Markov chains are the original language models

Nostalgia and early text bots

  • Many recall early Markov-based chatbots (MegaHAL, IRC/Slack/Skype/Minecraft bots, Babble!, Reddit simulators) that mimicked users or communities with amusing but often deranged output.
  • These systems were used for pranks, “away” bots, or playful conversation, and often produced text that sounded like someone on the verge of a breakdown.
  • Markov text generators also powered joke sites (e.g., postmodern essay generators, KingJamesProgramming-style mashups) and early “AI” experiments like Racter.

Markov chains in text generation and spam

  • Before modern ML, Markov chains were standard for auto-generated text, SEO spam, and nonsensical keyword pages that fooled early search engines.
  • Commenters note that Markov states need not be single words; n‑grams and skip-grams are common, with smoothing (e.g., Laplace) needed to handle unseen transitions.
  • Simple code examples show how tiny scripts can produce surprisingly coherent pseudo‑biblical or pseudo-man-page prose.

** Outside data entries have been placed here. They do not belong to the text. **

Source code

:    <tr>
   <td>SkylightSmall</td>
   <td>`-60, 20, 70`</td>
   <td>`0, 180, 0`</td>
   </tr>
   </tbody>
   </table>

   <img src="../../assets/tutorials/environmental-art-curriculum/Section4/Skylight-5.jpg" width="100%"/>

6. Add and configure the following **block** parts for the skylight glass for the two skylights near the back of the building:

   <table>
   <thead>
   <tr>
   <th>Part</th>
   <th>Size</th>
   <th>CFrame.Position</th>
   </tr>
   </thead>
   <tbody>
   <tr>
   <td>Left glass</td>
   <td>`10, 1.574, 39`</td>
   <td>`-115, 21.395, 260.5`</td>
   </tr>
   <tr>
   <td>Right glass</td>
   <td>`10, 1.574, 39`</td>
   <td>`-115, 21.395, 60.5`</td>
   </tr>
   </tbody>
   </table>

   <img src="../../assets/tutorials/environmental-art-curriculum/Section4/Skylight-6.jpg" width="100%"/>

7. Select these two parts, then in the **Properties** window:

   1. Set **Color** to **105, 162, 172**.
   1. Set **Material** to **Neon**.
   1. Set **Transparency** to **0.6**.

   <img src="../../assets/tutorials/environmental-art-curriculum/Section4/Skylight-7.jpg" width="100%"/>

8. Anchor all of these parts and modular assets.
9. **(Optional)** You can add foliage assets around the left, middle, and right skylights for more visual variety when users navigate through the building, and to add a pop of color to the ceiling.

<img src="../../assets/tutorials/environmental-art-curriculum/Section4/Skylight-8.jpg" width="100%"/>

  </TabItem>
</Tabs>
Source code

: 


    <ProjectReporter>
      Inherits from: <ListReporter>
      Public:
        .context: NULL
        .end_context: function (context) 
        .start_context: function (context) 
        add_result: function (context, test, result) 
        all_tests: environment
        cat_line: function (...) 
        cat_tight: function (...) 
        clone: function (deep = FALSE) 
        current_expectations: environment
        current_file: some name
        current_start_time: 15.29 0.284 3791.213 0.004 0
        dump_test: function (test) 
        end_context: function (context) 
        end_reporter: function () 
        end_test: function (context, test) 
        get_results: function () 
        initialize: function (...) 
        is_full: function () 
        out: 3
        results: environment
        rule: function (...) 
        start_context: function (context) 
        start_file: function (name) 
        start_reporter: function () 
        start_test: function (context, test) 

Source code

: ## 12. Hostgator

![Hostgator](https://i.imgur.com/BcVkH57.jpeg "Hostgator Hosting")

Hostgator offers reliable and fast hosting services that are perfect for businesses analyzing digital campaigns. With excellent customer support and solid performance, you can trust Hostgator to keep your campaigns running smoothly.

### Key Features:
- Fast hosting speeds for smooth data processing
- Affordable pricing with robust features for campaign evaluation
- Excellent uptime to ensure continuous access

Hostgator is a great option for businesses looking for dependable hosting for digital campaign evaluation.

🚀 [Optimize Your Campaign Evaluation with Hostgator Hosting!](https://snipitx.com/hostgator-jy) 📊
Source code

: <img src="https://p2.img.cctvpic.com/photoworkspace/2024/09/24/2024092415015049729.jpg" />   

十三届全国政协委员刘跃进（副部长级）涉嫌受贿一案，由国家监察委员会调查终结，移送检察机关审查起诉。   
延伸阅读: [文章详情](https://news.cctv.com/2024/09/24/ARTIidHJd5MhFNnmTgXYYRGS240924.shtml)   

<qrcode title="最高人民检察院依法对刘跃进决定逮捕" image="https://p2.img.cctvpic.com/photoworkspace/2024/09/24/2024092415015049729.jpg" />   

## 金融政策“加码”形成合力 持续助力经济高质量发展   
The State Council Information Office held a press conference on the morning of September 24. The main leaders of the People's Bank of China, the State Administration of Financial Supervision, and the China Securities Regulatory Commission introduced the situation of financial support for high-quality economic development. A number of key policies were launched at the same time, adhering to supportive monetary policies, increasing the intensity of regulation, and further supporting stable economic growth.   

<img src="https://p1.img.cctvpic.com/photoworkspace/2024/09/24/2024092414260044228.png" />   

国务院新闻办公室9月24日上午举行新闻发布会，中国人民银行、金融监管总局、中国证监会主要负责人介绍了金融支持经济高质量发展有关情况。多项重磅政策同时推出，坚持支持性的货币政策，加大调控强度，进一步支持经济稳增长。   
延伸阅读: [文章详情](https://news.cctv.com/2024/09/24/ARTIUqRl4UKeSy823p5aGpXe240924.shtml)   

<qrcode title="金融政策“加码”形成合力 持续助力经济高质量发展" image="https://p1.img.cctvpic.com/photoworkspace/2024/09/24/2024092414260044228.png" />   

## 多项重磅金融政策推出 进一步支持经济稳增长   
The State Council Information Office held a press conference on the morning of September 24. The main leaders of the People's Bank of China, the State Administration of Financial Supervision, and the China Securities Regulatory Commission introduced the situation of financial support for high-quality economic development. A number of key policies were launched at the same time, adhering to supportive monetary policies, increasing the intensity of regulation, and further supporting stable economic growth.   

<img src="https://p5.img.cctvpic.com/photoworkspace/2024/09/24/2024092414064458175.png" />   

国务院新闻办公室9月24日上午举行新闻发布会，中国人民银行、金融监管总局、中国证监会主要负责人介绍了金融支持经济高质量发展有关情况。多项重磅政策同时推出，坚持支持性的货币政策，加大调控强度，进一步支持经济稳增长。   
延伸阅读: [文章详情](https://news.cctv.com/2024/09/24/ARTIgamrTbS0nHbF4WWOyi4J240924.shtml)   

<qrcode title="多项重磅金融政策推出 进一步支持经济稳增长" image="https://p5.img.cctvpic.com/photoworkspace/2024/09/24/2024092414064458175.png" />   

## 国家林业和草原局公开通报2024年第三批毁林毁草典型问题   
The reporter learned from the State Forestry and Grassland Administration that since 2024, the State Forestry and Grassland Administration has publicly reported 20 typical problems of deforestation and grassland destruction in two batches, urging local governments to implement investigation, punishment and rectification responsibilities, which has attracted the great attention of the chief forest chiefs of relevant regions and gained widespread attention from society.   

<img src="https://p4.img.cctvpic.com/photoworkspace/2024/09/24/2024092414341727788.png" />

Technical limitations of classical Markov models

  • Key limitation: linear, local context. With only current state (or short n‑gram) visible, they miss long-range or non-linear structure (e.g., 2D images with vertical patterns, complex language dependencies).
  • Trying to encode longer dependencies via higher-order Markov models causes exponential state blowup (e.g., needing 2^32 states to link two pixels separated by 32 random bits).
  • Some mention techniques like skip-grams and more complex mixtures, but overall see Markov models as quickly becoming impractical for rich structure.

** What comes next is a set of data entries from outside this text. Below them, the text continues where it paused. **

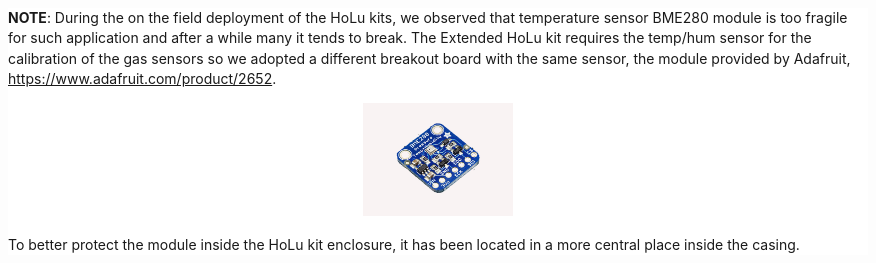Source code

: **NOTE**: During the on the field deployment of the HoLu kits, we observed that temperature sensor BME280 module is too fragile for such application and after a while many it tends to break. The Extended HoLu kit requires the temp/hum sensor for the calibration of the gas sensors so we adopted a different breakout board with the same sensor, the module provided by Adafruit, https://www.adafruit.com/product/2652.
<p align="center"> <img src="images/adafruit_bme280.jpg" width="150"></p>

To better protect the module inside the HoLu kit enclosure, it has been located in a more central place inside the casing.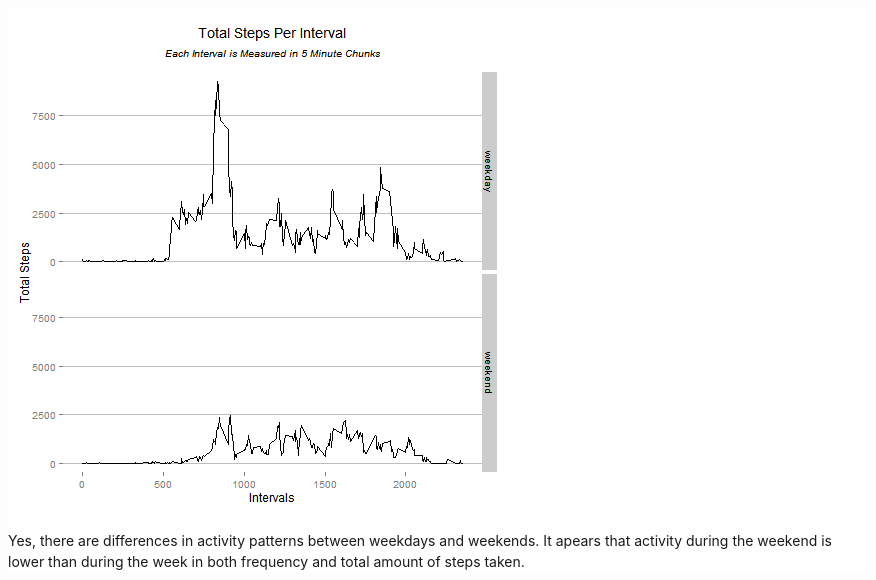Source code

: ![plot of chunk unnamed-chunk-21](figure/unnamed-chunk-21-1.png) 

Yes, there are differences in activity patterns between weekdays and weekends. It apears that activity during the weekend is lower than during the week in both frequency and total amount of steps taken.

Debate: Are LLMs “just” Markov chains?

  • One camp: decoder-only LLMs are Markov processes if you treat the entire context window as the current state; attention just gives a richer state representation, not a different probabilistic structure.
  • Others argue this is technically true but practically unhelpful: if you let “state” be arbitrarily large, almost any computation becomes Markovian, so the label stops offering insight.
  • Several warn that “LLMs are just fancy Markov chains” leads people to underestimate their capability and societal impact, conflating simple n‑gram models with high-dimensional transformer models.
  • There’s discussion about finite context windows, tool use, memory-augmented models, and the boundary between Markovian and non-Markovian behavior, with no full consensus.

Pedagogical value and mental models

  • Many see Markov chains as an excellent teaching tool: easy to implement, good for explaining next-token prediction, temperature/logit sampling, and for motivating why attention and neural nets are needed.
  • Others caution that oversimplified analogies should not be used to reason about detailed LLM behavior or long-term AI risks.

Resources and tooling

  • Numerous references are shared: classic books and papers (Shannon, Rabiner, early neural language models), historical bots and generators, Perl/ Python toy implementations, educational Markov visualizers, and CPAN tools like Hailo.